Sustainable farming and ranching practices ensure that the viability of the land for future agricultural use can continue into the future. The use of fertilizer in Ventura County accounted for approximately 60 percent of countywide agricultural greenhouse gas (GHG) emissions in 2015. Fertilizers commonly used in commercial agriculture decompose over time in soil to produce nitrous oxide (N2O) gasses, which are harmful GHGs. The addition of these GHGs contribute to the overall pollution emissions in the County.
Truly sustainable farming and ranching also requires agricultural practices and operations that are less dependent on fossil fuels, an energy source that is typically used to run most agricultural related equipment. In 2015, gasoline- and diesel-powered off-road agricultural equipment other than irrigation pumps accounted for 27 percent of countywide agricultural GHG emissions. For existing diesel equipment, renewable diesel is a cost-effective alternative fuel option. This reduces the need for equipment modifications or replacements.
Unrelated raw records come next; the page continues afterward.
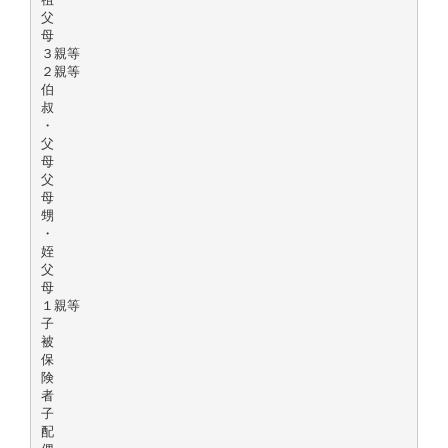
父
母
３親等
２親等
伯
叔
・
父
母
父
母
甥
・
姪
父
母
１親等
子
被
保
険
者
子
配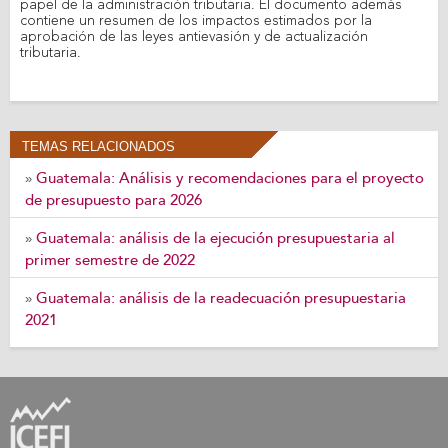
papel de la administración tributaria. El documento además
contiene un resumen de los impactos estimados por la
aprobación de las leyes antievasión y de actualización
tributaria.
TEMAS RELACIONADOS
Guatemala: Análisis y recomendaciones para el proyecto
»
de presupuesto para 2026
Guatemala: análisis de la ejecución presupuestaria al
»
primer semestre de 2022
Guatemala: análisis de la readecuación presupuestaria
»
2021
Although the supply of renewable diesel is currently far exceeded by that of conventional diesel, the state is already making efforts to increase the supply of renewable diesel in the short- and long-term through the Low Emission Diesel regulation and the Low Carbon Fuels Standard.
The policies in this section seek to enhance the sustainability of agriculture in the county by transitioning away from fossil fuels to renewable energy sources.